Data-independent acquisition (DIA) approach is being increasingly adopted as a promising strategy for identification and quantitation of known peptides across a large set of samples. As most of DIA datasets are acquired with much wider isolation windows than data-dependent acquisition (DDA) experiments, complex MS/MS spectra are generated, which hampers obtaining maximum peptide information through classical protein database search methods. Therefore, analysis of DIA data mainly relies on evidence of existence of peptides from pre-built spectral libraries using a peptide-centric approach.

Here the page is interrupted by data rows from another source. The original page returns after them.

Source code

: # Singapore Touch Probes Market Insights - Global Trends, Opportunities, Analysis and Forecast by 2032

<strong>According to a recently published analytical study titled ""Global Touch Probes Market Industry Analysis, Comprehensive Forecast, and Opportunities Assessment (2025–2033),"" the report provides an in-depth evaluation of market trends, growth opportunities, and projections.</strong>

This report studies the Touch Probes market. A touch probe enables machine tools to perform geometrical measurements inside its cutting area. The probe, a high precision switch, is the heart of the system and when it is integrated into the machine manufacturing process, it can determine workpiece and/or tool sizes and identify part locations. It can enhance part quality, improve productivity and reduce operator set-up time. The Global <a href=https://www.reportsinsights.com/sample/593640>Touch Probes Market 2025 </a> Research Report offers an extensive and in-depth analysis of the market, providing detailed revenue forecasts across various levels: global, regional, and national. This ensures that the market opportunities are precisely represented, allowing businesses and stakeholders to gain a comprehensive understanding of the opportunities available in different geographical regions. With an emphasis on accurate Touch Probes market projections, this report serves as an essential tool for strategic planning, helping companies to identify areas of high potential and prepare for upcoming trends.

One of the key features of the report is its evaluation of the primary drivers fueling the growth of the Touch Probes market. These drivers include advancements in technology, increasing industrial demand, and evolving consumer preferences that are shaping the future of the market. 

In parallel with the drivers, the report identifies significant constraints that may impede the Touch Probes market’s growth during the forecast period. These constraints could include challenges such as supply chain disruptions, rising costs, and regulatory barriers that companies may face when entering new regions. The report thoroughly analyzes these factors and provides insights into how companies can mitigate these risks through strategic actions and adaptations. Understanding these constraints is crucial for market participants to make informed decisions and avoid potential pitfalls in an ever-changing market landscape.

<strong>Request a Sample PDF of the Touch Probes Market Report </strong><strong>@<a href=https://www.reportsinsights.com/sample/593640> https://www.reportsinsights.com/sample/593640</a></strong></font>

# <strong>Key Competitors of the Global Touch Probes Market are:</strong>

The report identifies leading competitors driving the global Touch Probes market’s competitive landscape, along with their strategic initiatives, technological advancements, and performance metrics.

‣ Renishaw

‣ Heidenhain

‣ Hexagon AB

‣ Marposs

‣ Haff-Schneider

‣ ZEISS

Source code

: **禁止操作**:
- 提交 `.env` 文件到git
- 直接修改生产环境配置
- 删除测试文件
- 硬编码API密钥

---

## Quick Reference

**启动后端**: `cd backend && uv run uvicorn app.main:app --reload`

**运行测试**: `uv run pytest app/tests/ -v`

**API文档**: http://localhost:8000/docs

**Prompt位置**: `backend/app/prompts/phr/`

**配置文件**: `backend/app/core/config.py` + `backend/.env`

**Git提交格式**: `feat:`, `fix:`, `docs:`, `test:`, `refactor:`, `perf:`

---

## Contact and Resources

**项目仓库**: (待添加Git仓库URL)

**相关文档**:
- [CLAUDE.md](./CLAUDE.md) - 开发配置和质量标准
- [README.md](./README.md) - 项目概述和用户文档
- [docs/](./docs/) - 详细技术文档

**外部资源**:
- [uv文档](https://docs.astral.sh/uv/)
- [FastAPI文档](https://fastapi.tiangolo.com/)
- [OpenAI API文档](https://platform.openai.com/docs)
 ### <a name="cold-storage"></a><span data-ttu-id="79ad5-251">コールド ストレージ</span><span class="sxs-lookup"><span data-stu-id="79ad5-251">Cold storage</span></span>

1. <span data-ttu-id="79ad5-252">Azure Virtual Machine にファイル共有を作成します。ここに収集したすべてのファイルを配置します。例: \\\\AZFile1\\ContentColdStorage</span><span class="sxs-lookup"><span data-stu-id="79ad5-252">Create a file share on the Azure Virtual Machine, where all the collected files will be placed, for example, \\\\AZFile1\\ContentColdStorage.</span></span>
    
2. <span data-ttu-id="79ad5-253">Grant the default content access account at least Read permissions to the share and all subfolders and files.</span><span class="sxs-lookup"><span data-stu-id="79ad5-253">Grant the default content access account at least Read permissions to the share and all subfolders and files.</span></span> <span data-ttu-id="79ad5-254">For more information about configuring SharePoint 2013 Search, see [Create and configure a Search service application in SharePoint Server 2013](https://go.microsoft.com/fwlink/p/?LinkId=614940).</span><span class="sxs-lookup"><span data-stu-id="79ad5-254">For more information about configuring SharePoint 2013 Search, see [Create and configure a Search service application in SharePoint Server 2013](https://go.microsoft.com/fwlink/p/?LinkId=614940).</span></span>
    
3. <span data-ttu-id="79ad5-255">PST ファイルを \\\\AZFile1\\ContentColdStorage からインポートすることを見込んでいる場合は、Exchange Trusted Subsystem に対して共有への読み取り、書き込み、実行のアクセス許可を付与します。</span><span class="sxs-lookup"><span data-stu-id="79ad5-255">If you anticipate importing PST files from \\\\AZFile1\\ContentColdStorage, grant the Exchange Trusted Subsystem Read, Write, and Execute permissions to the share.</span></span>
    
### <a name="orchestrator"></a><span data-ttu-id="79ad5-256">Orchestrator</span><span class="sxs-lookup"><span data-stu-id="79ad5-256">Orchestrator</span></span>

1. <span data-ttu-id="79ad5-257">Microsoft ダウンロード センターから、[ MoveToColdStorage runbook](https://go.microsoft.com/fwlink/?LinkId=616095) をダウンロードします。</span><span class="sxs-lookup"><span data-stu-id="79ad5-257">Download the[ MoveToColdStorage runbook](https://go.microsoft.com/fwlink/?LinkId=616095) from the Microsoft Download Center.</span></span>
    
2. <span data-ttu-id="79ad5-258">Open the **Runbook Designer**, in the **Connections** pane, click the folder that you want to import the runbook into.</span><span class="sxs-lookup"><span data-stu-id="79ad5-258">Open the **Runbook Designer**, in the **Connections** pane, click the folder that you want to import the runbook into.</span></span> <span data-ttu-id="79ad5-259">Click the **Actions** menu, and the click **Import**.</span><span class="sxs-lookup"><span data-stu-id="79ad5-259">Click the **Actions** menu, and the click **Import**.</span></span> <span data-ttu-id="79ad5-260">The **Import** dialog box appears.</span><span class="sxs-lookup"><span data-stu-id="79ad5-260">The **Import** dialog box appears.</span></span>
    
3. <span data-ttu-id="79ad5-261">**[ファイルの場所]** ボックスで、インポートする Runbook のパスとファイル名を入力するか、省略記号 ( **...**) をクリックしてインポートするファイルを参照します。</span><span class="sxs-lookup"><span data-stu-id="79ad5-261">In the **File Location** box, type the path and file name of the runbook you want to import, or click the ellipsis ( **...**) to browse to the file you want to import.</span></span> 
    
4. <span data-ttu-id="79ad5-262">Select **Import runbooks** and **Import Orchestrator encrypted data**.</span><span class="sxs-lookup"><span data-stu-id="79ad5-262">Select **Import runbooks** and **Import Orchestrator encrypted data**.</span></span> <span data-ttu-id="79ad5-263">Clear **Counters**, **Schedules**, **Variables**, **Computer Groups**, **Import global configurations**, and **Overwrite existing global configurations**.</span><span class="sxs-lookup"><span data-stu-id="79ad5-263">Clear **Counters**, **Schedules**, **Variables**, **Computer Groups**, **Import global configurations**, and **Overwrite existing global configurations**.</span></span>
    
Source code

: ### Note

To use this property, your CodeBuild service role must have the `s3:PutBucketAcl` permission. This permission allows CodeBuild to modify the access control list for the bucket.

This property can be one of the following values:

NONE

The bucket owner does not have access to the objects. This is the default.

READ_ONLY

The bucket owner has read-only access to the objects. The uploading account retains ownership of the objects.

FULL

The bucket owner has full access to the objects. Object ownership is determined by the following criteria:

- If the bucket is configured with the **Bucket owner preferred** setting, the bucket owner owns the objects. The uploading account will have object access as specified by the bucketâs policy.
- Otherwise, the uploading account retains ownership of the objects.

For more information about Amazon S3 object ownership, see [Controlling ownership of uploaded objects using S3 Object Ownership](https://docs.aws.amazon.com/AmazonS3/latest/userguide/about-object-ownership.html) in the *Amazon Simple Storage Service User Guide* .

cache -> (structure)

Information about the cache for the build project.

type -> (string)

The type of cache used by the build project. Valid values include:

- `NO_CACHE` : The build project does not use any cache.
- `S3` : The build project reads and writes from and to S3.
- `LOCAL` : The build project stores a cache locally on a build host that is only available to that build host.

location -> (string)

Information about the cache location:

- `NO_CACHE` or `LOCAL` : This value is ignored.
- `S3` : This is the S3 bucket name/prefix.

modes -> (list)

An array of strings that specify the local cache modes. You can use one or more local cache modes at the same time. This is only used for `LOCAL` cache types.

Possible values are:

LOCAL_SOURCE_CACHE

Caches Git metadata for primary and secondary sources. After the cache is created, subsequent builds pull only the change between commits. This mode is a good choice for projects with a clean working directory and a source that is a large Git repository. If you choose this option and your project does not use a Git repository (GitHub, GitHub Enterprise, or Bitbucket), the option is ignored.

Consequently, one major weakness of this method is that it does not account for peptides which are not included in spectral library, precluding the use of DIA for discovery studies. Here, we present a strategy termed PASS-DIA (Precursor ion And Small Slice-DIA) in which MS/MS spectra are acquired with small isolation windows and MS/MS spectra are interpreted with accurately measured precursor ion masses. This method enables direct application of conventional spectrum-centric analysis pipelines for peptide identification and precursor ion-based quantitation. The performance of PASS-DIA was superior to both DDA and conventional DIA experiments with regard to identification of peptides. Application of PASS-DIA for analysis of samples with post-translationally modified peptides such as phosphorylation and N-glycosylation again revealed its superior performance. Finally, the use of PASS-DIA to characterize a rare proteome of human fallopian tube organoid samples revealed biologically relevant and low abundance proteins. Overall, PASS-DIA is a novel DIA approach for use as a discovery tool which outperforms both conventional DDA and DIA experiments to provide additional protein information. We believe that PASS-DIA method will become an important strategy for discovery type studies when deeper proteome characterization is necessitated.